Extract provided

────

An Eileen Myles Appreciation Post

My favorite opening sentence of a book comes from Eileen Myles’ Inferno:

My English professor’s ass was so beautiful.

Well, I thought the first time I read that, I’m in.

There’s an interview with her in the most recent issue of The Paris Review where she talks about her writing, her childhood, her ambitions, and it’s hard to pick one favorite passage but this, about why social media and cell phones are such a part of her recent work, comes close:

I never wanted to be a poet. I wanted to be a spaceman. So this is it. My wildest fantasy of being a poet exists in social media because I feel like you are walking down the street in your connected notebook. It’s sort of like when you realize the poem is no longer a whole, it’s just stabs at trying to notate a vivid, fleeting experience, so maybe a line comes at you — and it’s really hard to figure out what’s poetry and what’s a tweet at this time — but the line comes and you literally can show the thing that you saw, or not. I mean, they can’t be in the sensorium with you, but you make the joke. Here’s the thing I saw and here’s the line that came to me and I’m sending this out to seven thousand people right now and I’m gleeful that I’m not alone in this particular way.

────

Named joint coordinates
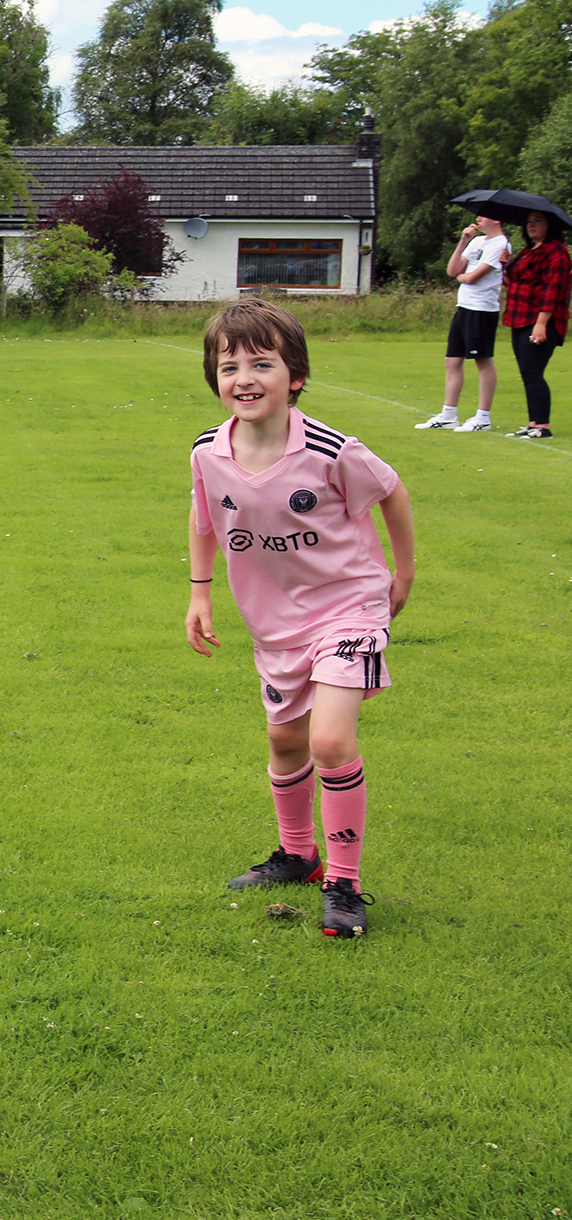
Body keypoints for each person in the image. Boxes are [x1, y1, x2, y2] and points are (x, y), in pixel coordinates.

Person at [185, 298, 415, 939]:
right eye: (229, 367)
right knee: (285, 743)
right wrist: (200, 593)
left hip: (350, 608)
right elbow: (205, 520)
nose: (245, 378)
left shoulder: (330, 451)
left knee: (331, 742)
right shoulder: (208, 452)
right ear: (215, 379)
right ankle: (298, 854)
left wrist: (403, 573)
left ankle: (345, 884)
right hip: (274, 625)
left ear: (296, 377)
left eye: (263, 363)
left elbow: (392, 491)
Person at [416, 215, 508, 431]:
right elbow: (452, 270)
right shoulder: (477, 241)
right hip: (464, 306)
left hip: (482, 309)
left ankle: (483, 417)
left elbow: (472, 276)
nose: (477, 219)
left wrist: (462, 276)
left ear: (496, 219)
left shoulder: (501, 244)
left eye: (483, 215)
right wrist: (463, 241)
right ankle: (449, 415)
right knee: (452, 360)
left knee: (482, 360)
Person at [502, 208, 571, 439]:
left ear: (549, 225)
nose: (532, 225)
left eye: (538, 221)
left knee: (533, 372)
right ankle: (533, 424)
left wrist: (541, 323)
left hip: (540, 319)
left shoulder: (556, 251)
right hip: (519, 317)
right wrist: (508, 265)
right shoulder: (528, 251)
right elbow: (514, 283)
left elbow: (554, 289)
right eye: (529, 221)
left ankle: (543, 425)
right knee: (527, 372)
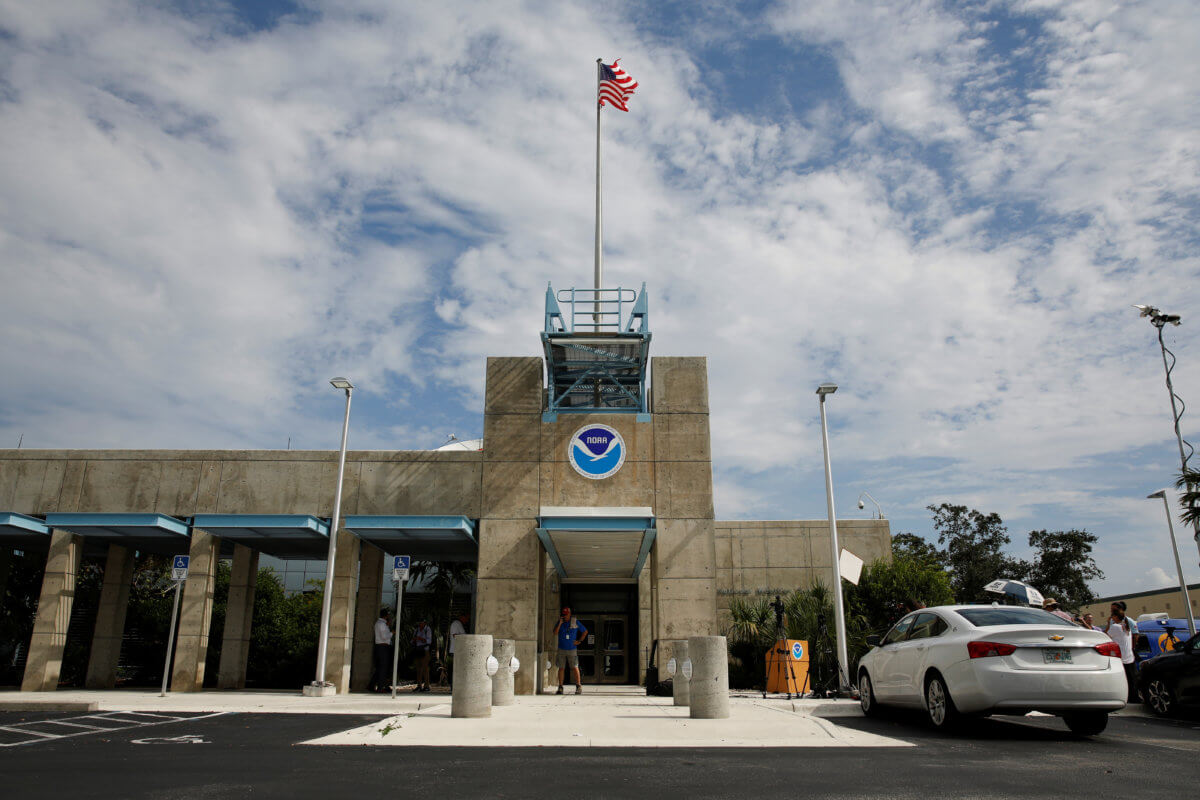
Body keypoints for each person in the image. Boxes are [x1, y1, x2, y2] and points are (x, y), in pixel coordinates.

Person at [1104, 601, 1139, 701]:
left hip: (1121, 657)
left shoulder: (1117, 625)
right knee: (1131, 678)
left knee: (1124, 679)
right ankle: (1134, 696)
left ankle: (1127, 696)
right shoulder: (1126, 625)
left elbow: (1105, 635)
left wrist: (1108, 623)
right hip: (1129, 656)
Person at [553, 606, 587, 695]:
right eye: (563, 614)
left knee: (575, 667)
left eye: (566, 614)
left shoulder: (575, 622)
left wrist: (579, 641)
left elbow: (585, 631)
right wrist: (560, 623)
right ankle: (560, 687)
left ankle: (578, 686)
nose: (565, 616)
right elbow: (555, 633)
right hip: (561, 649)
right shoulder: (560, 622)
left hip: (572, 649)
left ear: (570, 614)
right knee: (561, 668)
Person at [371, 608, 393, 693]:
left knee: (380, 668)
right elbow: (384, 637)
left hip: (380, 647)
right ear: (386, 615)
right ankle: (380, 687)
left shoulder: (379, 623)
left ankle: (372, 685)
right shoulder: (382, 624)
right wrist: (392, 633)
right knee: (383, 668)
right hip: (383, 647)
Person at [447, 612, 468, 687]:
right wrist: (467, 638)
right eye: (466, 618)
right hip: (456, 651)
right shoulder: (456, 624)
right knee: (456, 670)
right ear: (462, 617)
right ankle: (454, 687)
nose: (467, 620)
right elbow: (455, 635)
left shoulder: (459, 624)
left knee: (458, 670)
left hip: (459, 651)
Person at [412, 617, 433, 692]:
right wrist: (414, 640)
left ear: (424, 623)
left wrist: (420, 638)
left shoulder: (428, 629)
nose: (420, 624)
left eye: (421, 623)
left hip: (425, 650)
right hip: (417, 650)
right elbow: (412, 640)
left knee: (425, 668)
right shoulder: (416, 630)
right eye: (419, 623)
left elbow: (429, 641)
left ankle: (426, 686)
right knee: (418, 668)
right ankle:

────

Parts of the exercise
- 1) In the Eileen Myles appreciation post, which three subjects does Myles talk about in the Paris Review interview?
- 2) Can you return everything in the Eileen Myles appreciation post from "I never wanted" down to "this particular way."?
- 3) How would the Eileen Myles appreciation post go on after its final sentence? Supply the next part.

Responses in order
- 1) her writing, her childhood, her ambitions

- 2)
I never wanted to be a poet. I wanted to be a spaceman. So this is it. My wildest fantasy of being a poet exists in social media because I feel like you are walking down the street in your connected notebook. It’s sort of like when you realize the poem is no longer a whole, it’s just stabs at trying to notate a vivid, fleeting experience, so maybe a line comes at you — and it’s really hard to figure out what’s poetry and what’s a tweet at this time — but the line comes and you literally can show the thing that you saw, or not. I mean, they can’t be in the sensorium with you, but you make the joke. Here’s the thing I saw and here’s the line that came to me and I’m sending this out to seven thousand people right now and I’m gleeful that I’m not alone in this particular way.

- 3)
Today is the release of her new collection of poetry, I Must Be Living Twice, as well as the re-issue of her 1994 novel Chelsea Girls. Lucky people in the New York area can see her in conversation with Choire tonight at McNally Jackson; everyone else can read or re-read their preferred Eileen Myles, pick their favorite sentence, and leave them in the comments.